[Stored data entries]
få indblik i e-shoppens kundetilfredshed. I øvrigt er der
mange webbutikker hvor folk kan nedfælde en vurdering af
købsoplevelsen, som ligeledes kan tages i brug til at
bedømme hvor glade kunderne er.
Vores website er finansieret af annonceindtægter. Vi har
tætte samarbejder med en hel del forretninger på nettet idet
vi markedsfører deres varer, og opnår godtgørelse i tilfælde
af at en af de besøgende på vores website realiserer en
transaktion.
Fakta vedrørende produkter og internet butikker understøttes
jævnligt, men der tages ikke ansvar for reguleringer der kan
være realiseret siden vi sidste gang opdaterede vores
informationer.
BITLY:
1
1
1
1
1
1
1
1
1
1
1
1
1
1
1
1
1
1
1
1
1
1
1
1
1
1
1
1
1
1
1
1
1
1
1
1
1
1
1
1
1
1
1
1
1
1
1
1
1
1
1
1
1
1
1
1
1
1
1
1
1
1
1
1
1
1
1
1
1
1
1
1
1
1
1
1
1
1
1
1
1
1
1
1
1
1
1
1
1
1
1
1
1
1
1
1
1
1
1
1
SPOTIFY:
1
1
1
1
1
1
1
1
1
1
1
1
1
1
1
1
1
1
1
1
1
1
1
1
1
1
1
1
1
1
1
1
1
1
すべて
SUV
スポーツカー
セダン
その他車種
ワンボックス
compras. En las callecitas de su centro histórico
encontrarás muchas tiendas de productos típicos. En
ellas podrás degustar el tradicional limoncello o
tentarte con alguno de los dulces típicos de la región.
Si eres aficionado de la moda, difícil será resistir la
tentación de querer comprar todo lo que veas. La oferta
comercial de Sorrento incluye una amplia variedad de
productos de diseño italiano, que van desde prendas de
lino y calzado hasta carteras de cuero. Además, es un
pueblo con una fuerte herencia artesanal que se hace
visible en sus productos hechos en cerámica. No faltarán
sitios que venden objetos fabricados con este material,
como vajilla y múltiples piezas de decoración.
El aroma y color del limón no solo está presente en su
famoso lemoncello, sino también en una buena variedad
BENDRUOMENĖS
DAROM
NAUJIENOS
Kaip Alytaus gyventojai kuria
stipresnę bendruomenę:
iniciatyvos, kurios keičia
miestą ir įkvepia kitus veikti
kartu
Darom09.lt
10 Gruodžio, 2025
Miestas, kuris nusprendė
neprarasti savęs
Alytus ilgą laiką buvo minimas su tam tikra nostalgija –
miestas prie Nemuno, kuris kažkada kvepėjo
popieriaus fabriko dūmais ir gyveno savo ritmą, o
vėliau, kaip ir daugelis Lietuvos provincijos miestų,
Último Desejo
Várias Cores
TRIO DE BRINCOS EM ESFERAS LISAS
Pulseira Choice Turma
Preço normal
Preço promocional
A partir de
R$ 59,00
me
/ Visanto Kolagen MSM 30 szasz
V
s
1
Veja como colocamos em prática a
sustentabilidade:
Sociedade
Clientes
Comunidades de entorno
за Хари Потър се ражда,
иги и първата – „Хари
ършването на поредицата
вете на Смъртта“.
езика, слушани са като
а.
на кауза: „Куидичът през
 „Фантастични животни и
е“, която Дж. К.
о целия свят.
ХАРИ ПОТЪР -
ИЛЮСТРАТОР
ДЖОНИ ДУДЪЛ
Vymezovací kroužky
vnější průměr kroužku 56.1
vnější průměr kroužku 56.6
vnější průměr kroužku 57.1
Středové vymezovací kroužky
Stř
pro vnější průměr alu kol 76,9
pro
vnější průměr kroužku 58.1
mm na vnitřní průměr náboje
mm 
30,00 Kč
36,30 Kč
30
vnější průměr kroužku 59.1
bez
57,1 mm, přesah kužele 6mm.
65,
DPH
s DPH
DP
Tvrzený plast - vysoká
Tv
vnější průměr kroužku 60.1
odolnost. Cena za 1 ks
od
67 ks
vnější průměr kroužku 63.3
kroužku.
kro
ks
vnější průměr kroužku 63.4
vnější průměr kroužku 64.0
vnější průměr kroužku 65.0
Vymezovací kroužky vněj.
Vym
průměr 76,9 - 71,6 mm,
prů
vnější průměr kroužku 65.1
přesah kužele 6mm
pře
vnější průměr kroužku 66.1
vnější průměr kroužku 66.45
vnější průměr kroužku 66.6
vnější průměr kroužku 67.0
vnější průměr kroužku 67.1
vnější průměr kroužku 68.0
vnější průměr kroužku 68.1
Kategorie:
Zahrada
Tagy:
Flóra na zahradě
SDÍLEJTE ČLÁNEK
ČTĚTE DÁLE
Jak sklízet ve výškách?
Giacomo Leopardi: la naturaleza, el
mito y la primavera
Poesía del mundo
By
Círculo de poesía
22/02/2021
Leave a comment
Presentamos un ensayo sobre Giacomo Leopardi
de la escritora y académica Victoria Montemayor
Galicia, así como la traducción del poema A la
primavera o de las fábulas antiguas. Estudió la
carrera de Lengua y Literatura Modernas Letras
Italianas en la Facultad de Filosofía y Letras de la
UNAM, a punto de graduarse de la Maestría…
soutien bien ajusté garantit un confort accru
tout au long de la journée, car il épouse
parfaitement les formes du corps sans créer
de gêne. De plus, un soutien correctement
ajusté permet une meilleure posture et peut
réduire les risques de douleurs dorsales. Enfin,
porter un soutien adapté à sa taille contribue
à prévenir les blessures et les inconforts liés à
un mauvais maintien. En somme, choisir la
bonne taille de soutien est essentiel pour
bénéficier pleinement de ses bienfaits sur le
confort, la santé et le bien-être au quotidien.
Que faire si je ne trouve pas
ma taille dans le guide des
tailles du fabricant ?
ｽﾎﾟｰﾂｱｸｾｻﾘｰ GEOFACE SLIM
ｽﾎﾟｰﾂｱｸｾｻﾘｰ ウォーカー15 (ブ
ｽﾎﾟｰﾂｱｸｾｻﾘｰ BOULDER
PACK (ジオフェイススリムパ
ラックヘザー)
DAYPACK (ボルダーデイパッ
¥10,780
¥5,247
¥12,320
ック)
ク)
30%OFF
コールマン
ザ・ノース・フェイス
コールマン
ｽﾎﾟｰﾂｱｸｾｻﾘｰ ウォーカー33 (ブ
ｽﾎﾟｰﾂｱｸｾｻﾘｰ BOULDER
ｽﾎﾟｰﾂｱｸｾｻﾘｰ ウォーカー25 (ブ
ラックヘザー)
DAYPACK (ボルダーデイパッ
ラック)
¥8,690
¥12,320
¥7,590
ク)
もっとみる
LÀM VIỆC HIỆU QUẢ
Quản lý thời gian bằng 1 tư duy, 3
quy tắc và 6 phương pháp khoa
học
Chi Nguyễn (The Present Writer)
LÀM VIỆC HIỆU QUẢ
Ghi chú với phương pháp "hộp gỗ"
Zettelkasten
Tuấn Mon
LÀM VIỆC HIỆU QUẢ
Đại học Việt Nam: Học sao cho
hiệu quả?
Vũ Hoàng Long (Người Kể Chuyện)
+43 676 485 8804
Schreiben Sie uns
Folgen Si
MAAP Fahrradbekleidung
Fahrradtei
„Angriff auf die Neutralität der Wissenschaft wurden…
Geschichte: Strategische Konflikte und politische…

** YOUR GOAL **
A faithful, word-for-word copy of the data is the expected answer.

** RESPONSE TO THIS EXERCISE **
få indblik i e-shoppens kundetilfredshed. I øvrigt er der
mange webbutikker hvor folk kan nedfælde en vurdering af
købsoplevelsen, som ligeledes kan tages i brug til at
bedømme hvor glade kunderne er.
Vores website er finansieret af annonceindtægter. Vi har
tætte samarbejder med en hel del forretninger på nettet idet
vi markedsfører deres varer, og opnår godtgørelse i tilfælde
af at en af de besøgende på vores website realiserer en
transaktion.
Fakta vedrørende produkter og internet butikker understøttes
jævnligt, men der tages ikke ansvar for reguleringer der kan
være realiseret siden vi sidste gang opdaterede vores
informationer.
BITLY:
1
1
1
1
1
1
1
1
1
1
1
1
1
1
1
1
1
1
1
1
1
1
1
1
1
1
1
1
1
1
1
1
1
1
1
1
1
1
1
1
1
1
1
1
1
1
1
1
1
1
1
1
1
1
1
1
1
1
1
1
1
1
1
1
1
1
1
1
1
1
1
1
1
1
1
1
1
1
1
1
1
1
1
1
1
1
1
1
1
1
1
1
1
1
1
1
1
1
1
1
SPOTIFY:
1
1
1
1
1
1
1
1
1
1
1
1
1
1
1
1
1
1
1
1
1
1
1
1
1
1
1
1
1
1
1
1
1
1
すべて
SUV
スポーツカー
セダン
その他車種
ワンボックス
compras. En las callecitas de su centro histórico
encontrarás muchas tiendas de productos típicos. En
ellas podrás degustar el tradicional limoncello o
tentarte con alguno de los dulces típicos de la región.
Si eres aficionado de la moda, difícil será resistir la
tentación de querer comprar todo lo que veas. La oferta
comercial de Sorrento incluye una amplia variedad de
productos de diseño italiano, que van desde prendas de
lino y calzado hasta carteras de cuero. Además, es un
pueblo con una fuerte herencia artesanal que se hace
visible en sus productos hechos en cerámica. No faltarán
sitios que venden objetos fabricados con este material,
como vajilla y múltiples piezas de decoración.
El aroma y color del limón no solo está presente en su
famoso lemoncello, sino también en una buena variedad
BENDRUOMENĖS
DAROM
NAUJIENOS
Kaip Alytaus gyventojai kuria
stipresnę bendruomenę:
iniciatyvos, kurios keičia
miestą ir įkvepia kitus veikti
kartu
Darom09.lt
10 Gruodžio, 2025
Miestas, kuris nusprendė
neprarasti savęs
Alytus ilgą laiką buvo minimas su tam tikra nostalgija –
miestas prie Nemuno, kuris kažkada kvepėjo
popieriaus fabriko dūmais ir gyveno savo ritmą, o
vėliau, kaip ir daugelis Lietuvos provincijos miestų,
Último Desejo
Várias Cores
TRIO DE BRINCOS EM ESFERAS LISAS
Pulseira Choice Turma
Preço normal
Preço promocional
A partir de
R$ 59,00
me
/ Visanto Kolagen MSM 30 szasz
V
s
1
Veja como colocamos em prática a
sustentabilidade:
Sociedade
Clientes
Comunidades de entorno
за Хари Потър се ражда,
иги и първата – „Хари
ършването на поредицата
вете на Смъртта“.
езика, слушани са като
а.
на кауза: „Куидичът през
 „Фантастични животни и
е“, която Дж. К.
о целия свят.
ХАРИ ПОТЪР -
ИЛЮСТРАТОР
ДЖОНИ ДУДЪЛ
Vymezovací kroužky
vnější průměr kroužku 56.1
vnější průměr kroužku 56.6
vnější průměr kroužku 57.1
Středové vymezovací kroužky
Stř
pro vnější průměr alu kol 76,9
pro
vnější průměr kroužku 58.1
mm na vnitřní průměr náboje
mm 
30,00 Kč
36,30 Kč
30
vnější průměr kroužku 59.1
bez
57,1 mm, přesah kužele 6mm.
65,
DPH
s DPH
DP
Tvrzený plast - vysoká
Tv
vnější průměr kroužku 60.1
odolnost. Cena za 1 ks
od
67 ks
vnější průměr kroužku 63.3
kroužku.
kro
ks
vnější průměr kroužku 63.4
vnější průměr kroužku 64.0
vnější průměr kroužku 65.0
Vymezovací kroužky vněj.
Vym
průměr 76,9 - 71,6 mm,
prů
vnější průměr kroužku 65.1
přesah kužele 6mm
pře
vnější průměr kroužku 66.1
vnější průměr kroužku 66.45
vnější průměr kroužku 66.6
vnější průměr kroužku 67.0
vnější průměr kroužku 67.1
vnější průměr kroužku 68.0
vnější průměr kroužku 68.1
Kategorie:
Zahrada
Tagy:
Flóra na zahradě
SDÍLEJTE ČLÁNEK
ČTĚTE DÁLE
Jak sklízet ve výškách?
Giacomo Leopardi: la naturaleza, el
mito y la primavera
Poesía del mundo
By
Círculo de poesía
22/02/2021
Leave a comment
Presentamos un ensayo sobre Giacomo Leopardi
de la escritora y académica Victoria Montemayor
Galicia, así como la traducción del poema A la
primavera o de las fábulas antiguas. Estudió la
carrera de Lengua y Literatura Modernas Letras
Italianas en la Facultad de Filosofía y Letras de la
UNAM, a punto de graduarse de la Maestría…
soutien bien ajusté garantit un confort accru
tout au long de la journée, car il épouse
parfaitement les formes du corps sans créer
de gêne. De plus, un soutien correctement
ajusté permet une meilleure posture et peut
réduire les risques de douleurs dorsales. Enfin,
porter un soutien adapté à sa taille contribue
à prévenir les blessures et les inconforts liés à
un mauvais maintien. En somme, choisir la
bonne taille de soutien est essentiel pour
bénéficier pleinement de ses bienfaits sur le
confort, la santé et le bien-être au quotidien.
Que faire si je ne trouve pas
ma taille dans le guide des
tailles du fabricant ?
ｽﾎﾟｰﾂｱｸｾｻﾘｰ GEOFACE SLIM
ｽﾎﾟｰﾂｱｸｾｻﾘｰ ウォーカー15 (ブ
ｽﾎﾟｰﾂｱｸｾｻﾘｰ BOULDER
PACK (ジオフェイススリムパ
ラックヘザー)
DAYPACK (ボルダーデイパッ
¥10,780
¥5,247
¥12,320
ック)
ク)
30%OFF
コールマン
ザ・ノース・フェイス
コールマン
ｽﾎﾟｰﾂｱｸｾｻﾘｰ ウォーカー33 (ブ
ｽﾎﾟｰﾂｱｸｾｻﾘｰ BOULDER
ｽﾎﾟｰﾂｱｸｾｻﾘｰ ウォーカー25 (ブ
ラックヘザー)
DAYPACK (ボルダーデイパッ
ラック)
¥8,690
¥12,320
¥7,590
ク)
もっとみる
LÀM VIỆC HIỆU QUẢ
Quản lý thời gian bằng 1 tư duy, 3
quy tắc và 6 phương pháp khoa
học
Chi Nguyễn (The Present Writer)
LÀM VIỆC HIỆU QUẢ
Ghi chú với phương pháp "hộp gỗ"
Zettelkasten
Tuấn Mon
LÀM VIỆC HIỆU QUẢ
Đại học Việt Nam: Học sao cho
hiệu quả?
Vũ Hoàng Long (Người Kể Chuyện)
+43 676 485 8804
Schreiben Sie uns
Folgen Si
MAAP Fahrradbekleidung
Fahrradtei
„Angriff auf die Neutralität der Wissenschaft wurden…
Geschichte: Strategische Konflikte und politische…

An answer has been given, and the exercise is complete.